Friday 20 September 2013

Kari Ayam recipe / Malaysian Chicken Curry

Recipe source Malaysian Cooking by Carol Selva Rajah












Kari Ayam recipe

Ingredients

Chicken pieces with bone - 500 gms

Potatoes peeled and diced - 2 nos

Onion chopped - 1 no

Curry leaves - few

Ginger & Garlic paste - 1 tbsp

Thick coconut milk - 500 ml

Sugar - 1 tsp ( optional)

Salt to taste

Oil - 2 tbsp

Lemon Juice - 1 tsp



For Curry powder

( roast and grind below ingredients to powder)

Coriander seeds - 3 tbsp

Cumin seeds - 1 tbsp

Dried red chillies - 4 to 5 nos

Peppercorns - 1 tsp

Cinnamon stick - 2" piece



Fried onions to garnish (optional)










Malaysian Chicken Curry

Method

1. Heat oil in a pan, when hot add onions, curry leaves and saute till onions browned.

2. Add ginger & garlic paste and saute till raw smell leaves.

3. Add potatoes, chicken pieces and curry powder to pan.
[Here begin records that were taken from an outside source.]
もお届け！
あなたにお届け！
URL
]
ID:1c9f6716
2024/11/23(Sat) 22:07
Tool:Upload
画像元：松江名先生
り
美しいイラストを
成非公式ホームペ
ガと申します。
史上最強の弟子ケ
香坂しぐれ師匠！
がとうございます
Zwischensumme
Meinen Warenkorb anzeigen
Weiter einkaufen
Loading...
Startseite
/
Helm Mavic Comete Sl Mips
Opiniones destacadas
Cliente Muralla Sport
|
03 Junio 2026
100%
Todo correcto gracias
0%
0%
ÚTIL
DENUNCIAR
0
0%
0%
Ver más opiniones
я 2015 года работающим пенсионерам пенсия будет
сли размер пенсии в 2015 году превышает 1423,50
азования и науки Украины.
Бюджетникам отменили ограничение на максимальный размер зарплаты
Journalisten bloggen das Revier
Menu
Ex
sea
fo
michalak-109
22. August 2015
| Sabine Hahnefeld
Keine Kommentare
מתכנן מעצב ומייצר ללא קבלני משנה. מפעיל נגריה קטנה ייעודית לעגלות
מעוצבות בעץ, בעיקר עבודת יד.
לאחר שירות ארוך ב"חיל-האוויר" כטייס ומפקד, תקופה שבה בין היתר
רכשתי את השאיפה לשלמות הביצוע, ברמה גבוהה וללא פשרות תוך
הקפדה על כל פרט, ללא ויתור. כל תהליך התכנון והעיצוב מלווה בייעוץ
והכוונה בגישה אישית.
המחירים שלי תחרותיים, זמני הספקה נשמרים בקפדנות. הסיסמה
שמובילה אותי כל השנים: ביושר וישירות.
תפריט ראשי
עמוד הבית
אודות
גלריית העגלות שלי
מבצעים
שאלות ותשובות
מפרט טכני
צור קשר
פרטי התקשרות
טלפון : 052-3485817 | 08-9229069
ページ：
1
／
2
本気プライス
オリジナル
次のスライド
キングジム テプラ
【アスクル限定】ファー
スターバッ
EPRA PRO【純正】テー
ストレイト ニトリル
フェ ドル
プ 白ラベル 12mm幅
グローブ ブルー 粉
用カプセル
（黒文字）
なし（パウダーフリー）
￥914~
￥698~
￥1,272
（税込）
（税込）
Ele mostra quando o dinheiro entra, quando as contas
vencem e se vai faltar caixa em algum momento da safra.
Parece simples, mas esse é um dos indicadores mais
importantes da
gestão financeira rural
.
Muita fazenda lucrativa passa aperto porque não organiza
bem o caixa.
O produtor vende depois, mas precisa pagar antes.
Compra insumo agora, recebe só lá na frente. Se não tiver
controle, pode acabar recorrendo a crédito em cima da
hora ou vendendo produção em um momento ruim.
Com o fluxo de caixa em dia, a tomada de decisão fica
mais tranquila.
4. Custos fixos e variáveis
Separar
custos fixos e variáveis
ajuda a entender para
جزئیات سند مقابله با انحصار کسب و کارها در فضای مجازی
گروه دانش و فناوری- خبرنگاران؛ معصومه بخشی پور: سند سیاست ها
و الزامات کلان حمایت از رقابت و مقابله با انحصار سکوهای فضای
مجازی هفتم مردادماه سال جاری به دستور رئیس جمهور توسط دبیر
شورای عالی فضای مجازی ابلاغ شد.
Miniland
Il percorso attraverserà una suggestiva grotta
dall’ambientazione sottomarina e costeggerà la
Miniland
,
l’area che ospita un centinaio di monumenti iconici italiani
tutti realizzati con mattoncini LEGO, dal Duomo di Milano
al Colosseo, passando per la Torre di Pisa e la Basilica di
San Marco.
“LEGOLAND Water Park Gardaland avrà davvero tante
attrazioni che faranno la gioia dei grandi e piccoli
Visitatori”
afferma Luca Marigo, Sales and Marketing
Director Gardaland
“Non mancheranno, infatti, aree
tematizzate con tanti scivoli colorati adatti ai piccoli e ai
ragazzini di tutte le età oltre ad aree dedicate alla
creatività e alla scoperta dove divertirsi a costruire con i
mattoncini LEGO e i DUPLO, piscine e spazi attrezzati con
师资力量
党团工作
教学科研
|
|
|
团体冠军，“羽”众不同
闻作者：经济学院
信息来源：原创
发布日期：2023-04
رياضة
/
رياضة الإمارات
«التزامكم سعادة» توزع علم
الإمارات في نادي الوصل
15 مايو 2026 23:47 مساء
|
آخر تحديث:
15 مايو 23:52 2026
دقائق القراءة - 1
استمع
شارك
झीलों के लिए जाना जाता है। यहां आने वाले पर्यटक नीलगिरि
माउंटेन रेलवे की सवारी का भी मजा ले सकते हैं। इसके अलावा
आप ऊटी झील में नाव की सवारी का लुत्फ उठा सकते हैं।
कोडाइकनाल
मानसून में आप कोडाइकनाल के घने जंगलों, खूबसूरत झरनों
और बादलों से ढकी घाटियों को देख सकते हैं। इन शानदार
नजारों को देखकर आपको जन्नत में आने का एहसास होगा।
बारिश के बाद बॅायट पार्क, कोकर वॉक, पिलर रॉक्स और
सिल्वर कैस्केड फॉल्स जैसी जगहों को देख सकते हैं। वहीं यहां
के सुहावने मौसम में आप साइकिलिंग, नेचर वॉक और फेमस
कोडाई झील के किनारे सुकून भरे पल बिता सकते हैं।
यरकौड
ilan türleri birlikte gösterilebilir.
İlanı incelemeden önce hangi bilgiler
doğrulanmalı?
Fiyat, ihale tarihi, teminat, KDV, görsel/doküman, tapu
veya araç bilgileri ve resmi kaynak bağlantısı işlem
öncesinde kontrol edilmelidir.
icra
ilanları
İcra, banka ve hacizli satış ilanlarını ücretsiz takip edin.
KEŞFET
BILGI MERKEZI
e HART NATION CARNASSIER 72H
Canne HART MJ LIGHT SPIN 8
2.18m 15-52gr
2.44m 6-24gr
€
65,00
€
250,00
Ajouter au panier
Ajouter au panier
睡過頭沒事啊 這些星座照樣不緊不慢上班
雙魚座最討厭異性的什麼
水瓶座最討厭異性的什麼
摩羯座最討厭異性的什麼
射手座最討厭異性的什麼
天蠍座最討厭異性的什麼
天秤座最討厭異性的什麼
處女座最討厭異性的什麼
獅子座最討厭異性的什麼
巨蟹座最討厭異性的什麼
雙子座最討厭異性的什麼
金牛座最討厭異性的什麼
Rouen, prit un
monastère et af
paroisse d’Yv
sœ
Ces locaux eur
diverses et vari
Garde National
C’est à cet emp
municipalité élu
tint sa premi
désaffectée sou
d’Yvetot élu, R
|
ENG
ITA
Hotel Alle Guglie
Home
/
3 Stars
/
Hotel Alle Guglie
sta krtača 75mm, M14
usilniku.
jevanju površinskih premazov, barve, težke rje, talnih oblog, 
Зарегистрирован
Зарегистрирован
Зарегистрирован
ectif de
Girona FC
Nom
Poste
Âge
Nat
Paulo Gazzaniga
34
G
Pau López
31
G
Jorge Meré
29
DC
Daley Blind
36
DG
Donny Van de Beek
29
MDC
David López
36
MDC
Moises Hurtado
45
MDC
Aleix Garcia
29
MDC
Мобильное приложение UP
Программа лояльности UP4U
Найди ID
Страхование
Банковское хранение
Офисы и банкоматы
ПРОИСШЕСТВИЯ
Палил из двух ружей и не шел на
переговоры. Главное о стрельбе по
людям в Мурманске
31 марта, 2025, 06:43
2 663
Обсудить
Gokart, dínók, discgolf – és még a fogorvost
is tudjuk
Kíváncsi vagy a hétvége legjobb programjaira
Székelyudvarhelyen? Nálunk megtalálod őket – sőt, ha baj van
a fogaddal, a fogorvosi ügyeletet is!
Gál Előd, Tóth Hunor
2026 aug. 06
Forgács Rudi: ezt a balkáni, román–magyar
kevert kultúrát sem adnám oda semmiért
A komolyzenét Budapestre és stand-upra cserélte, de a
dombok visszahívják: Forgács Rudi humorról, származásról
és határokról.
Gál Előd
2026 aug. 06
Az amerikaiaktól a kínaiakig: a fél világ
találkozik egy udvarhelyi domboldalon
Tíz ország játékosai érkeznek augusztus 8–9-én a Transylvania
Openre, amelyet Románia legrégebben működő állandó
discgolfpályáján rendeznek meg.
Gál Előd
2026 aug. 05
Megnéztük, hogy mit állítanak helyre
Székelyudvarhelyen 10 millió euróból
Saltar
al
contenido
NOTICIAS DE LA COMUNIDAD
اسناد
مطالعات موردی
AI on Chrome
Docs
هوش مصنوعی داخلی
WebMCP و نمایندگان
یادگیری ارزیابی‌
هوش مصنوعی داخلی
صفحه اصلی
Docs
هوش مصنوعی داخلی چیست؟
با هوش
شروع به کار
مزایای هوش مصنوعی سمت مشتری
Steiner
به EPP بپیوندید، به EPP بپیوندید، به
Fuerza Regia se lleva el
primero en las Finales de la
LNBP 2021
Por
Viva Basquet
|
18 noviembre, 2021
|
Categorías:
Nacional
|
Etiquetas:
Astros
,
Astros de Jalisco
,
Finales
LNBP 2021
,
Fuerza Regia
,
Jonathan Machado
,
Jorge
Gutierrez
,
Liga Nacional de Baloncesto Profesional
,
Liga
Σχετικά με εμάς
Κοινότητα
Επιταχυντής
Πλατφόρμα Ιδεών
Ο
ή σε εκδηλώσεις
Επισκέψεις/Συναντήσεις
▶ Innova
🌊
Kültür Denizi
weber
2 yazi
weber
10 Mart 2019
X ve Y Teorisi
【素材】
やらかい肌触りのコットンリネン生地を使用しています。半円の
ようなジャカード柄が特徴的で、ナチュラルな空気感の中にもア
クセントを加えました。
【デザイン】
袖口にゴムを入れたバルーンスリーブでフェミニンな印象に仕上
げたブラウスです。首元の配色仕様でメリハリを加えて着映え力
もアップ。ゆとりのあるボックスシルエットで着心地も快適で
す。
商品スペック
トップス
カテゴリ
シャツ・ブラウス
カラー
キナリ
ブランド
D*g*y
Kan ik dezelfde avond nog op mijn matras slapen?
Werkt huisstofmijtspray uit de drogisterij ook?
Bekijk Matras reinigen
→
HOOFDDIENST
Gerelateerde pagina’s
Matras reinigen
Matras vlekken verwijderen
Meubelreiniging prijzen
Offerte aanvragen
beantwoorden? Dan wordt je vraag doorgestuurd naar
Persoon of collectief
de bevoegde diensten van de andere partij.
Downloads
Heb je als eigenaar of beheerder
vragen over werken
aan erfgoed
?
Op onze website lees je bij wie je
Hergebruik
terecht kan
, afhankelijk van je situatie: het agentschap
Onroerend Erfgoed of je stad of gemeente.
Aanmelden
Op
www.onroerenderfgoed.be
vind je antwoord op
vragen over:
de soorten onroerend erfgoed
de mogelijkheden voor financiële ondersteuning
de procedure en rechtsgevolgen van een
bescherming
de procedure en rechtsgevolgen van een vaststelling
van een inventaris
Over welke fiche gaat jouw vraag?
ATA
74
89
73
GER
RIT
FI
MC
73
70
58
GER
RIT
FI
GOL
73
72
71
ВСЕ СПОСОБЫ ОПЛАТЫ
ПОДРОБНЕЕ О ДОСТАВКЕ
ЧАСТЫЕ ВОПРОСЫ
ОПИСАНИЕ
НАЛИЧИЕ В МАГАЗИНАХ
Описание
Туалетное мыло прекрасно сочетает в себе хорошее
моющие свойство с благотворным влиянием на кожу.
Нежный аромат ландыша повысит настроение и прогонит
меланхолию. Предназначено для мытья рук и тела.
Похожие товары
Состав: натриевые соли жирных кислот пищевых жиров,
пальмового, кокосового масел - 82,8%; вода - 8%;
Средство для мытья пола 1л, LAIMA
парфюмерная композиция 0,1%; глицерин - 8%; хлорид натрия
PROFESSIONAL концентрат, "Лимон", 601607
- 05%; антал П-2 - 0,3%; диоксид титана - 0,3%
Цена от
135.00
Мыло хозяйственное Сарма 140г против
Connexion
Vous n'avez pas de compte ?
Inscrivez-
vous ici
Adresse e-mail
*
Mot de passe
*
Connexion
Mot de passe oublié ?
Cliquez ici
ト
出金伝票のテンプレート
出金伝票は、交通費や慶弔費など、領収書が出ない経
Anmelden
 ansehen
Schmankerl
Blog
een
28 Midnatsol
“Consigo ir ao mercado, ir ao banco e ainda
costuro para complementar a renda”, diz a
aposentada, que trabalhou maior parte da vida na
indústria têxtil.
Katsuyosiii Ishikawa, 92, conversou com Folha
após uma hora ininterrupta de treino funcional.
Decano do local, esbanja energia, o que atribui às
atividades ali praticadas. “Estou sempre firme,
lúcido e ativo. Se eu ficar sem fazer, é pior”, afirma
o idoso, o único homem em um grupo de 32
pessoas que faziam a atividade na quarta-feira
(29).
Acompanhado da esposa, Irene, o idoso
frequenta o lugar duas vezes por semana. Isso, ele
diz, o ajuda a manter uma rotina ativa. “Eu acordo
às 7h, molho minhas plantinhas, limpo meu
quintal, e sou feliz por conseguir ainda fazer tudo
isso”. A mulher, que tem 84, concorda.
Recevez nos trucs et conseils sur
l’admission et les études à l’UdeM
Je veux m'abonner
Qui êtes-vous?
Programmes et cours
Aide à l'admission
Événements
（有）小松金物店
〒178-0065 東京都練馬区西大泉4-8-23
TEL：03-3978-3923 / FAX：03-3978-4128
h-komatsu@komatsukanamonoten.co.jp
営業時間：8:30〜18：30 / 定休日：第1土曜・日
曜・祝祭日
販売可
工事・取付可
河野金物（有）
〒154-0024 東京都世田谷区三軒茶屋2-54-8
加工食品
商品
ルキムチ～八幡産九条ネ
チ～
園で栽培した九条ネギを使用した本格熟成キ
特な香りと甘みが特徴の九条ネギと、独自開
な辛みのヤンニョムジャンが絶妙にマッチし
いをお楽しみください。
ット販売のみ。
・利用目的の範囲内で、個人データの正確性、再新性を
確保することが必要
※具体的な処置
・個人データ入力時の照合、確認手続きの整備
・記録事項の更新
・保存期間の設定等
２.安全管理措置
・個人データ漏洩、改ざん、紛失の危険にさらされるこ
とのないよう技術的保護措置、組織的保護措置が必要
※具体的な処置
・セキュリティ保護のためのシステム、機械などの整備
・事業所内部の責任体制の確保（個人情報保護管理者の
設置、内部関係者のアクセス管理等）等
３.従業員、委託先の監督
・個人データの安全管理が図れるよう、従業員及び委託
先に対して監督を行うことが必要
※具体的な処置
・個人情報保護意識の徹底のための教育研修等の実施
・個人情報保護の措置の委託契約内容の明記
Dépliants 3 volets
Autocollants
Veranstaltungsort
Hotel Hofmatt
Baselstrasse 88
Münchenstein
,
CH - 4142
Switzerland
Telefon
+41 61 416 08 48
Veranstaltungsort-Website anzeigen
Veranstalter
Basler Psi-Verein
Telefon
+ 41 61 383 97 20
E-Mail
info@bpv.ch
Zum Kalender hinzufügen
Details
Saute until chicken turns pale.

4. Add 1 cup coconut milk and 1/4 cup water to the pan, simmer chicken covered on medium heat for 15 mins.

5. Uncover pan add rest of coconut milk, sugar and salt, simmer curry uncovered for few more mins until curry thickened.

Serve hot chicken curry garnished with fried onion rings and drizzle lemon juice on top.